PROVIDED RECORDS:
------------------------------------
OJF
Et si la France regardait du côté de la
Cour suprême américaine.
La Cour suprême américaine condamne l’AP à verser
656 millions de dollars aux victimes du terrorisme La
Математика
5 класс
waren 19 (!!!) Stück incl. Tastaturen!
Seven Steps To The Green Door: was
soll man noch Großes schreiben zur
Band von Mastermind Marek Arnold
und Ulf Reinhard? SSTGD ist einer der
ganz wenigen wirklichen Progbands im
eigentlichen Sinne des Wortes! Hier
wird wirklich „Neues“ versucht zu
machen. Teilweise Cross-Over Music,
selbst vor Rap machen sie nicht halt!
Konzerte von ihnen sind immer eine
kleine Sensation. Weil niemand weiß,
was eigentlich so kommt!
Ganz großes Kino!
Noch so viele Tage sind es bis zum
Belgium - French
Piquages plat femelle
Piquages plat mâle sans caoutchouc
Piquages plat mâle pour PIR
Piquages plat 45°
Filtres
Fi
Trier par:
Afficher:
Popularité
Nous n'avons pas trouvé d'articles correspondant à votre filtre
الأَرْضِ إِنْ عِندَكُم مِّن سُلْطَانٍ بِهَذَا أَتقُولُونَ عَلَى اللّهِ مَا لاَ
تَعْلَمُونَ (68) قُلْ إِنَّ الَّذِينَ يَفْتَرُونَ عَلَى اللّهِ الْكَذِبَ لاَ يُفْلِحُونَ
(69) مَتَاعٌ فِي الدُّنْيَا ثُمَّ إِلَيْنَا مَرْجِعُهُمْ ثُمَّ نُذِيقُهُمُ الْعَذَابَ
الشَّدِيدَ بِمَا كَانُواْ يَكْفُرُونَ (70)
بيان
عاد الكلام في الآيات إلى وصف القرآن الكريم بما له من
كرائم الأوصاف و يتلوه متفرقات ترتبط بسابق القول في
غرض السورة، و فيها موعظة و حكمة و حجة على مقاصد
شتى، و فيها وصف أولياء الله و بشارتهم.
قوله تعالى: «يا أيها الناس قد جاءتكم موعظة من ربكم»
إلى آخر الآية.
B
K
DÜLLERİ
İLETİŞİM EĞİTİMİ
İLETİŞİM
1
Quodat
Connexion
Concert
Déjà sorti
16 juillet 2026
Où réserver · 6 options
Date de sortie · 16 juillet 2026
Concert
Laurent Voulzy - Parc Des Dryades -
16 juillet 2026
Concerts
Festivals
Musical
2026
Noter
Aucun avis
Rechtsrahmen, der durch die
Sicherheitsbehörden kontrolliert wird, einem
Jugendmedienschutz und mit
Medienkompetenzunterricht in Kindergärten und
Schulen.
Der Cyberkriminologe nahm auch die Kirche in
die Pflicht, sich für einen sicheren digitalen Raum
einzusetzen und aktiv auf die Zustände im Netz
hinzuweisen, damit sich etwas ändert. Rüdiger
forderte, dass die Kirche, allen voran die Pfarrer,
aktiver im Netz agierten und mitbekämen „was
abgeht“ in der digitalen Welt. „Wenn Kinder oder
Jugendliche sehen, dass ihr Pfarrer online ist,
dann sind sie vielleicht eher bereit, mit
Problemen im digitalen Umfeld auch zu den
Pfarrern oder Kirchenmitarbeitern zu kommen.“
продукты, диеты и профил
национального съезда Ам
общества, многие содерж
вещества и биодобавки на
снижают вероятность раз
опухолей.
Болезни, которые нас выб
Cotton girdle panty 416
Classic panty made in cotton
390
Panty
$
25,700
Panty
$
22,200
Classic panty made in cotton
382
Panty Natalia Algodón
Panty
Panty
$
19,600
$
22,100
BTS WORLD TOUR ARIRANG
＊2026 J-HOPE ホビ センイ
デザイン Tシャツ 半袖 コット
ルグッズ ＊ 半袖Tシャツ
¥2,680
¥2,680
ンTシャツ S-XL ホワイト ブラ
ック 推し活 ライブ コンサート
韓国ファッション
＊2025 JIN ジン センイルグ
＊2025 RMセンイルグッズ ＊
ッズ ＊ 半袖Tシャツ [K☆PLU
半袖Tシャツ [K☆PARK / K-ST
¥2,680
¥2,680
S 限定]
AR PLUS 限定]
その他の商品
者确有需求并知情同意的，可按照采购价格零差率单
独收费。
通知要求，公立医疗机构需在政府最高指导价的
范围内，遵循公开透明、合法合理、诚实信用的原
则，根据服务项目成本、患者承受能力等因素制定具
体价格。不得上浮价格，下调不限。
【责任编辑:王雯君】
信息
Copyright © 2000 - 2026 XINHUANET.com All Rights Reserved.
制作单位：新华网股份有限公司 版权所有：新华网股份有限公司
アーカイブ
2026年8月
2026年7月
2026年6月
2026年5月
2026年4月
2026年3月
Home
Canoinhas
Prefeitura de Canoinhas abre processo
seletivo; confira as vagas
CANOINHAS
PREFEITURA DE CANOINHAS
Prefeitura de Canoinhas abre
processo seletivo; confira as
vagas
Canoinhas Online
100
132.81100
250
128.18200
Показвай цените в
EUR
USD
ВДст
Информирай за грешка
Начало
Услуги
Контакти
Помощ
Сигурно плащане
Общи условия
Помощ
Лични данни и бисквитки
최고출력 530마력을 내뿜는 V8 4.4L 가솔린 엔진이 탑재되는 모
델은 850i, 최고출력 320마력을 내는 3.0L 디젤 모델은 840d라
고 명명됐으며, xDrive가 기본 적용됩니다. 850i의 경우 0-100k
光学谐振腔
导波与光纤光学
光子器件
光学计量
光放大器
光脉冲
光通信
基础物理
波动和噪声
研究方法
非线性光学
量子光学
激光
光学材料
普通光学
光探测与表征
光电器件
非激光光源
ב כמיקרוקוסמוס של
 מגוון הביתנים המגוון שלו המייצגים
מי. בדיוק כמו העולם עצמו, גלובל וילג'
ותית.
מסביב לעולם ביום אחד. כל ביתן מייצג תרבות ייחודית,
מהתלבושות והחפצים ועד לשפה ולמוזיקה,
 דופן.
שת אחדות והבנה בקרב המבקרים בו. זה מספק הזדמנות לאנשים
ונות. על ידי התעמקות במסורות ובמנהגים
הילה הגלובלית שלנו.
------------------------------------
ACTIVITY: Set down every line of the records above, character for character and in the same order.

RESPONSE:
OJF
Et si la France regardait du côté de la
Cour suprême américaine.
La Cour suprême américaine condamne l’AP à verser
656 millions de dollars aux victimes du terrorisme La
Математика
5 класс
waren 19 (!!!) Stück incl. Tastaturen!
Seven Steps To The Green Door: was
soll man noch Großes schreiben zur
Band von Mastermind Marek Arnold
und Ulf Reinhard? SSTGD ist einer der
ganz wenigen wirklichen Progbands im
eigentlichen Sinne des Wortes! Hier
wird wirklich „Neues“ versucht zu
machen. Teilweise Cross-Over Music,
selbst vor Rap machen sie nicht halt!
Konzerte von ihnen sind immer eine
kleine Sensation. Weil niemand weiß,
was eigentlich so kommt!
Ganz großes Kino!
Noch so viele Tage sind es bis zum
Belgium - French
Piquages plat femelle
Piquages plat mâle sans caoutchouc
Piquages plat mâle pour PIR
Piquages plat 45°
Filtres
Fi
Trier par:
Afficher:
Popularité
Nous n'avons pas trouvé d'articles correspondant à votre filtre
الأَرْضِ إِنْ عِندَكُم مِّن سُلْطَانٍ بِهَذَا أَتقُولُونَ عَلَى اللّهِ مَا لاَ
تَعْلَمُونَ (68) قُلْ إِنَّ الَّذِينَ يَفْتَرُونَ عَلَى اللّهِ الْكَذِبَ لاَ يُفْلِحُونَ
(69) مَتَاعٌ فِي الدُّنْيَا ثُمَّ إِلَيْنَا مَرْجِعُهُمْ ثُمَّ نُذِيقُهُمُ الْعَذَابَ
الشَّدِيدَ بِمَا كَانُواْ يَكْفُرُونَ (70)
بيان
عاد الكلام في الآيات إلى وصف القرآن الكريم بما له من
كرائم الأوصاف و يتلوه متفرقات ترتبط بسابق القول في
غرض السورة، و فيها موعظة و حكمة و حجة على مقاصد
شتى، و فيها وصف أولياء الله و بشارتهم.
قوله تعالى: «يا أيها الناس قد جاءتكم موعظة من ربكم»
إلى آخر الآية.
B
K
DÜLLERİ
İLETİŞİM EĞİTİMİ
İLETİŞİM
1
Quodat
Connexion
Concert
Déjà sorti
16 juillet 2026
Où réserver · 6 options
Date de sortie · 16 juillet 2026
Concert
Laurent Voulzy - Parc Des Dryades -
16 juillet 2026
Concerts
Festivals
Musical
2026
Noter
Aucun avis
Rechtsrahmen, der durch die
Sicherheitsbehörden kontrolliert wird, einem
Jugendmedienschutz und mit
Medienkompetenzunterricht in Kindergärten und
Schulen.
Der Cyberkriminologe nahm auch die Kirche in
die Pflicht, sich für einen sicheren digitalen Raum
einzusetzen und aktiv auf die Zustände im Netz
hinzuweisen, damit sich etwas ändert. Rüdiger
forderte, dass die Kirche, allen voran die Pfarrer,
aktiver im Netz agierten und mitbekämen „was
abgeht“ in der digitalen Welt. „Wenn Kinder oder
Jugendliche sehen, dass ihr Pfarrer online ist,
dann sind sie vielleicht eher bereit, mit
Problemen im digitalen Umfeld auch zu den
Pfarrern oder Kirchenmitarbeitern zu kommen.“
продукты, диеты и профил
национального съезда Ам
общества, многие содерж
вещества и биодобавки на
снижают вероятность раз
опухолей.
Болезни, которые нас выб
Cotton girdle panty 416
Classic panty made in cotton
390
Panty
$
25,700
Panty
$
22,200
Classic panty made in cotton
382
Panty Natalia Algodón
Panty
Panty
$
19,600
$
22,100
BTS WORLD TOUR ARIRANG
＊2026 J-HOPE ホビ センイ
デザイン Tシャツ 半袖 コット
ルグッズ ＊ 半袖Tシャツ
¥2,680
¥2,680
ンTシャツ S-XL ホワイト ブラ
ック 推し活 ライブ コンサート
韓国ファッション
＊2025 JIN ジン センイルグ
＊2025 RMセンイルグッズ ＊
ッズ ＊ 半袖Tシャツ [K☆PLU
半袖Tシャツ [K☆PARK / K-ST
¥2,680
¥2,680
S 限定]
AR PLUS 限定]
その他の商品
者确有需求并知情同意的，可按照采购价格零差率单
独收费。
通知要求，公立医疗机构需在政府最高指导价的
范围内，遵循公开透明、合法合理、诚实信用的原
则，根据服务项目成本、患者承受能力等因素制定具
体价格。不得上浮价格，下调不限。
【责任编辑:王雯君】
信息
Copyright © 2000 - 2026 XINHUANET.com All Rights Reserved.
制作单位：新华网股份有限公司 版权所有：新华网股份有限公司
アーカイブ
2026年8月
2026年7月
2026年6月
2026年5月
2026年4月
2026年3月
Home
Canoinhas
Prefeitura de Canoinhas abre processo
seletivo; confira as vagas
CANOINHAS
PREFEITURA DE CANOINHAS
Prefeitura de Canoinhas abre
processo seletivo; confira as
vagas
Canoinhas Online
100
132.81100
250
128.18200
Показвай цените в
EUR
USD
ВДст
Информирай за грешка
Начало
Услуги
Контакти
Помощ
Сигурно плащане
Общи условия
Помощ
Лични данни и бисквитки
최고출력 530마력을 내뿜는 V8 4.4L 가솔린 엔진이 탑재되는 모
델은 850i, 최고출력 320마력을 내는 3.0L 디젤 모델은 840d라
고 명명됐으며, xDrive가 기본 적용됩니다. 850i의 경우 0-100k
光学谐振腔
导波与光纤光学
光子器件
光学计量
光放大器
光脉冲
光通信
基础物理
波动和噪声
研究方法
非线性光学
量子光学
激光
光学材料
普通光学
光探测与表征
光电器件
非激光光源
ב כמיקרוקוסמוס של
 מגוון הביתנים המגוון שלו המייצגים
מי. בדיוק כמו העולם עצמו, גלובל וילג'
ותית.
מסביב לעולם ביום אחד. כל ביתן מייצג תרבות ייחודית,
מהתלבושות והחפצים ועד לשפה ולמוזיקה,
 דופן.
שת אחדות והבנה בקרב המבקרים בו. זה מספק הזדמנות לאנשים
ונות. על ידי התעמקות במסורות ובמנהגים
הילה הגלובלית שלנו.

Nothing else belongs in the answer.